My first response to the film was "well, that was aimed directly at the heart(lands) of America." The rise of the Religious Right in the US has been one of the major social issues of the past decade, something that has troubled most liberals, mostly for the mob thinking inherent to the group. While a few films come to mind that touch on this issue (Jesus Camp), there's a surprising lack of material relating to this shift in religious/political climate, especially from US filmmakers. So when we, as Americans, can't look in the mirror long enough to find our flaws, the responsibility falls on our neighbors to the north. A Canadian production, the film avoids overt political reference to the Christian Right in the US, but instead makes a comment on the similar religious conservatism movement that has been growing in Canada since Prime Minister Stephen Harper took office in 2006. However, the metaphor at the center of the movie applies to any number of countries that have a vocal minority of conservative Christians. And that message is, of course, that faith is great, but blind faith turns you into a zombie, devoid of the ability to discuss your beliefs, only intent on changing those different into someone just like yourself, even if it takes a nibble on the cranium. The solution to the conservative Christian crisis is to believe again and not to follow everyone else, or at least that's the end result of the film's critique.

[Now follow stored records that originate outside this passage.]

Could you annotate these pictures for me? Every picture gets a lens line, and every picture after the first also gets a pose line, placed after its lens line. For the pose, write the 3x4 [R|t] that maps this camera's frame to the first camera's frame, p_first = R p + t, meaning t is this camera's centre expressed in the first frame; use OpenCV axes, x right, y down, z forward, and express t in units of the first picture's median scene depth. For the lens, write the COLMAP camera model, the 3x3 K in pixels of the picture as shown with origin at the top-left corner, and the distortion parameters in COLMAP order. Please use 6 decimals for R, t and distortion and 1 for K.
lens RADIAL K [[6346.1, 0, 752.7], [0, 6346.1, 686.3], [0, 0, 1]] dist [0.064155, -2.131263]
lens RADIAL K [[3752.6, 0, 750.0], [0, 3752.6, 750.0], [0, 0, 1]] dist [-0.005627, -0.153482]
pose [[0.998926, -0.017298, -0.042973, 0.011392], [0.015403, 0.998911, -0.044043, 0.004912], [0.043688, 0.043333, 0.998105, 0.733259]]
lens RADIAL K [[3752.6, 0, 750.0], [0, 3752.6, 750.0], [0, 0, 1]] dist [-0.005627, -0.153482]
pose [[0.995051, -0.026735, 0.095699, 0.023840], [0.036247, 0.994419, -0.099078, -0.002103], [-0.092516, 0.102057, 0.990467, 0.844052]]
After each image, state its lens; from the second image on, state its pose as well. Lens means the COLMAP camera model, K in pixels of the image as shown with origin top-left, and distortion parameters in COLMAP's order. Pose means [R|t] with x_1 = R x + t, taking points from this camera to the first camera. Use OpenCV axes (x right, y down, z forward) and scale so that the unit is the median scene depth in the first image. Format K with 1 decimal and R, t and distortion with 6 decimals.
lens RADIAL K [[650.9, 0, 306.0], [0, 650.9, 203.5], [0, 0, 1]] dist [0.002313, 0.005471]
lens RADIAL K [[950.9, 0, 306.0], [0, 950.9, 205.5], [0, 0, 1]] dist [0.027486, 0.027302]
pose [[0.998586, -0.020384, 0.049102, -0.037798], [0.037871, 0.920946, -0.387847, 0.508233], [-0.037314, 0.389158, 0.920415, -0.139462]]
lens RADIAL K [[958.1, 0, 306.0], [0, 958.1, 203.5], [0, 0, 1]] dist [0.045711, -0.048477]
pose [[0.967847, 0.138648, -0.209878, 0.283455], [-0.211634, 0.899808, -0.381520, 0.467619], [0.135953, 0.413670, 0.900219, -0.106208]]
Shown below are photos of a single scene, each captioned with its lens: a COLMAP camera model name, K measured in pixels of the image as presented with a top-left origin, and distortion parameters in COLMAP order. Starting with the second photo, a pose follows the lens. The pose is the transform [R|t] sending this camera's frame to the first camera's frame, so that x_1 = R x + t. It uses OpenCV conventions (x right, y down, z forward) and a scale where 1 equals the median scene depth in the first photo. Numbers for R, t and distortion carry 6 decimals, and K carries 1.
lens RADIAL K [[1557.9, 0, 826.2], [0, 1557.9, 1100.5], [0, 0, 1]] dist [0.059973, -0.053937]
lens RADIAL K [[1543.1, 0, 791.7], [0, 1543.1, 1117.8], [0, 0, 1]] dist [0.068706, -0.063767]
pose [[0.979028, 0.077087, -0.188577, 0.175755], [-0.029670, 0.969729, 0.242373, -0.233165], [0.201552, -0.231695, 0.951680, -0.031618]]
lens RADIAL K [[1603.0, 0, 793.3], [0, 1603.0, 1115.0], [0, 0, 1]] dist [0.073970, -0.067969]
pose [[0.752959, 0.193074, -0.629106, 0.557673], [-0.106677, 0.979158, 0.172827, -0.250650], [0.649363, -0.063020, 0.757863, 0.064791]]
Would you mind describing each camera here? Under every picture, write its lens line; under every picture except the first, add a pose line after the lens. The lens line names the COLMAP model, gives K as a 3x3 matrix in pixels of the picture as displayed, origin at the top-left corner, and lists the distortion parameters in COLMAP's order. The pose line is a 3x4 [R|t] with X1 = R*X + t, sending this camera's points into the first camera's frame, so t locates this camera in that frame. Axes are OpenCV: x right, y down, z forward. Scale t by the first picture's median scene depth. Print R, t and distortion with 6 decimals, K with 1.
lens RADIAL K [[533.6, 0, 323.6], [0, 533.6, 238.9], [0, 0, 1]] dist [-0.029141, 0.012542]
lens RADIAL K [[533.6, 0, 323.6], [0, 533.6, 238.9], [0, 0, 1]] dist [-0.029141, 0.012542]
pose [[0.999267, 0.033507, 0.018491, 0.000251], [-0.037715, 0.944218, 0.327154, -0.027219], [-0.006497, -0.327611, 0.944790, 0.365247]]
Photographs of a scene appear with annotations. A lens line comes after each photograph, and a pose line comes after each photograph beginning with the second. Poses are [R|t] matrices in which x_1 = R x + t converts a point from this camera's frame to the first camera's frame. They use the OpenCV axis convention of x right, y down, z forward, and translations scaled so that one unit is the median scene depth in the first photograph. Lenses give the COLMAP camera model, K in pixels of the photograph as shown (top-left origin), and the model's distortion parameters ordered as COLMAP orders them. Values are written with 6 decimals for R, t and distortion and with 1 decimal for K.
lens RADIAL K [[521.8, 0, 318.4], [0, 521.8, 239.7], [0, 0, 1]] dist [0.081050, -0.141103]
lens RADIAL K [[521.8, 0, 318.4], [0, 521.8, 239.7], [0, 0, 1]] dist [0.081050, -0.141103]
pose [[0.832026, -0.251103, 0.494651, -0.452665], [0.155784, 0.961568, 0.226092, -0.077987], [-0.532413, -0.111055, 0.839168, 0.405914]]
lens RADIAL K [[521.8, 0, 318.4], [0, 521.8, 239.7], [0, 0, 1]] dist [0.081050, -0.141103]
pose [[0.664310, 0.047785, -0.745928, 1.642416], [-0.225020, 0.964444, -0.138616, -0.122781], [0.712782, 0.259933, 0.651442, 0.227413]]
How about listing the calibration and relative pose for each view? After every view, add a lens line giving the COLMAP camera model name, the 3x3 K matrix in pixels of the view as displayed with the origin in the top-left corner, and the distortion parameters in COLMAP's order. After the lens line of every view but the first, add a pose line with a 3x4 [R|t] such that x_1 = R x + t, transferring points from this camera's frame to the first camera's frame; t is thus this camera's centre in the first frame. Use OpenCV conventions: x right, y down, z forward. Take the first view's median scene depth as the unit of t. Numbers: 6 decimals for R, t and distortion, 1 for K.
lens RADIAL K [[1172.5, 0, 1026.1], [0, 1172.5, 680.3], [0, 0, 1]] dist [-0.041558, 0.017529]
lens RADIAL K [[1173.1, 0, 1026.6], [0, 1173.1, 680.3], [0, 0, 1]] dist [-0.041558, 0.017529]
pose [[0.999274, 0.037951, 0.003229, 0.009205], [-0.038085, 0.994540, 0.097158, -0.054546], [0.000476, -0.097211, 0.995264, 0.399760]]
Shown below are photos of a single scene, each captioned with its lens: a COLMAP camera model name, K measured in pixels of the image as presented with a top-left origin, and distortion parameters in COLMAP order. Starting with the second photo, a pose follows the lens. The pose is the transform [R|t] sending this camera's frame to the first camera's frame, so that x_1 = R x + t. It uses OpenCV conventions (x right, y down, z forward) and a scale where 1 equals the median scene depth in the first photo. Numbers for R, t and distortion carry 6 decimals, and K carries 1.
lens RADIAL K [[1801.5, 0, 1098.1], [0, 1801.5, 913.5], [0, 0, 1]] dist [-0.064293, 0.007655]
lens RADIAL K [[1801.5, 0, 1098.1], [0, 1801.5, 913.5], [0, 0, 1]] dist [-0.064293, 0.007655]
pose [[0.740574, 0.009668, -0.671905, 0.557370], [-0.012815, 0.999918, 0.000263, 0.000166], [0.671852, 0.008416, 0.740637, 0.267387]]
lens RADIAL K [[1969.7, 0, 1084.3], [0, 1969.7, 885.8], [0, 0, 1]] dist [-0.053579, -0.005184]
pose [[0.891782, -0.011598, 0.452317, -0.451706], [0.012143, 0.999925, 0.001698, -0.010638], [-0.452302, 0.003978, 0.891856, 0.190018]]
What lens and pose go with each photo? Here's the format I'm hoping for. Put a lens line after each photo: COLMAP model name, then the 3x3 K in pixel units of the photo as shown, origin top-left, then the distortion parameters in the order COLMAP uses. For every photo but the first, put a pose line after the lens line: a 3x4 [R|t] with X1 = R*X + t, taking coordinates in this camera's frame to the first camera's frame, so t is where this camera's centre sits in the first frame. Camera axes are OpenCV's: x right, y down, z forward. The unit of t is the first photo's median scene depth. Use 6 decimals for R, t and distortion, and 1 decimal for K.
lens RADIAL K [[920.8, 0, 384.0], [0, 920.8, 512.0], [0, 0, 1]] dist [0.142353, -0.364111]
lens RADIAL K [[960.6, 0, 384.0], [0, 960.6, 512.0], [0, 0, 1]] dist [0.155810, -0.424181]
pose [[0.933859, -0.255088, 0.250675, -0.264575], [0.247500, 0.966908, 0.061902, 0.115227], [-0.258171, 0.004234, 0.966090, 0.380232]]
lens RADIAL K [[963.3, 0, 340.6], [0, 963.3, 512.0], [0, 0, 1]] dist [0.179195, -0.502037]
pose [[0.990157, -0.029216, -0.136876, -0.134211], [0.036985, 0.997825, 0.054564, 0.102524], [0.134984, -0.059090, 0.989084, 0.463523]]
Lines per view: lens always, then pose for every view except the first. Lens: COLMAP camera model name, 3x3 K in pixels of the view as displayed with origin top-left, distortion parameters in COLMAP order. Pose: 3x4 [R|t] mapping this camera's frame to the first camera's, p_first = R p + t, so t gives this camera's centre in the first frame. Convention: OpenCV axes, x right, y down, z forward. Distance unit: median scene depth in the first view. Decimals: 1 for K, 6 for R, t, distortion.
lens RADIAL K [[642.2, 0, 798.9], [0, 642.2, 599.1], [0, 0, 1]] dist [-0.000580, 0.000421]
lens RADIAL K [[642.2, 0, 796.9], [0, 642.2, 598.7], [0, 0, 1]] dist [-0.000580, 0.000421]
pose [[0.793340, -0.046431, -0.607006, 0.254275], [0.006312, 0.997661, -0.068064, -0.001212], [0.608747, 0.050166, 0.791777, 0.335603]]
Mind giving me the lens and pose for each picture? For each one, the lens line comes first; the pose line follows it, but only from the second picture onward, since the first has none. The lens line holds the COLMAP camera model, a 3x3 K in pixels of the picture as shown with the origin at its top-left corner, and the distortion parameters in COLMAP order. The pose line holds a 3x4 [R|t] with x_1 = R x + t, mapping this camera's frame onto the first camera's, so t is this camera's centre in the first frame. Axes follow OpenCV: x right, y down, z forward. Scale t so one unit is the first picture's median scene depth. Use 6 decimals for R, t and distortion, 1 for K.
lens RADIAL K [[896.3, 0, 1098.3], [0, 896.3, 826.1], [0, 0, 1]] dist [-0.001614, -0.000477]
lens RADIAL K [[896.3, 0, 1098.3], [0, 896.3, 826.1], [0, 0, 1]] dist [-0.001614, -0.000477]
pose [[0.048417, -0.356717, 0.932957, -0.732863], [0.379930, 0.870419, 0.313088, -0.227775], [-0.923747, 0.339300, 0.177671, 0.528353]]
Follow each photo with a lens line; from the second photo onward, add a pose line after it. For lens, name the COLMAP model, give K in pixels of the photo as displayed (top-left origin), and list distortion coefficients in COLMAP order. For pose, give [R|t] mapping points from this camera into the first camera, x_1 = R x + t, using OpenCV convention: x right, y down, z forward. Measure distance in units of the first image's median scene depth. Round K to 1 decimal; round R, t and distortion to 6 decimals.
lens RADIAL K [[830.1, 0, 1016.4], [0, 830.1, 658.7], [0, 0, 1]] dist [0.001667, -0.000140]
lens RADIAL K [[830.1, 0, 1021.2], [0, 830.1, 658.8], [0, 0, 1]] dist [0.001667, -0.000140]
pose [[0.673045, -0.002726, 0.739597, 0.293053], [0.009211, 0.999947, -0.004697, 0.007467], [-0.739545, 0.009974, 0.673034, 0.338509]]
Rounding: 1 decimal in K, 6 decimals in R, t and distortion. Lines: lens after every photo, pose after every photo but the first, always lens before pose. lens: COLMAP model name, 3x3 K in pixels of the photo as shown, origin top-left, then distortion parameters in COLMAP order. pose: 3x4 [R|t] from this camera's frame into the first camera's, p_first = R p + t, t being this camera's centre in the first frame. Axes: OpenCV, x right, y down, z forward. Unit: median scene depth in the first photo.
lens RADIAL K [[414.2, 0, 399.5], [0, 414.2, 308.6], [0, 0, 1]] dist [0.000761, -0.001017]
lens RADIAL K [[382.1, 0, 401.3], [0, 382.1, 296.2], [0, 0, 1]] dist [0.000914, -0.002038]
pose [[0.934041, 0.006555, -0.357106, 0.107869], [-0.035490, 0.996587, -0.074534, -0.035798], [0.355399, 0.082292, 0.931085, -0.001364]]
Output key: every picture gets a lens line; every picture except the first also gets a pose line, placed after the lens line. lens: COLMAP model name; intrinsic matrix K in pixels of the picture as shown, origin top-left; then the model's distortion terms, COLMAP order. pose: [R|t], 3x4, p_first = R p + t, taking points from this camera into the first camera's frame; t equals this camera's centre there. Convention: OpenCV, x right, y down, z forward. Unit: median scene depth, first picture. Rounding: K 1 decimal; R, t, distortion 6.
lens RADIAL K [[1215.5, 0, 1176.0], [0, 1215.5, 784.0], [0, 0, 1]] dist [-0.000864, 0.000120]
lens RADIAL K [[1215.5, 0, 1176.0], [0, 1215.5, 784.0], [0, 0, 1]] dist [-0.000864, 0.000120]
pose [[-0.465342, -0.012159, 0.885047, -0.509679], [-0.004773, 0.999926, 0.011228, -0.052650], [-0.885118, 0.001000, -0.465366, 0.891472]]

But what happens when a critique is flat and one-dimensional, instead of being multi-layered? Is there any actual new light shed on the state of America and the Religious Right? The film vaguely touches on Christian imagery (the crucifixion during the climax, the immaculate conception twist), but it becomes swept up in parodying horror films halfway through the film. Campy lines, gruesome action sequences, and a severe lack of time focused on the monstrosity that is Zombie Jesus leads to the viewer being somewhat perplexed by the non sequitur conclusion. Maybe it's because there's already been literature about Zombie Jesus before, but the film seems like it should be much more original and creative than it is. In the end, it aims for metaphorical filmmaking and entertains for moments here and there, but it instead falls into the trap of being a one-trick pony, where one joke that wasn't too funny to start with overextends its welcome by ten minutes, and forgets the punchline anyways.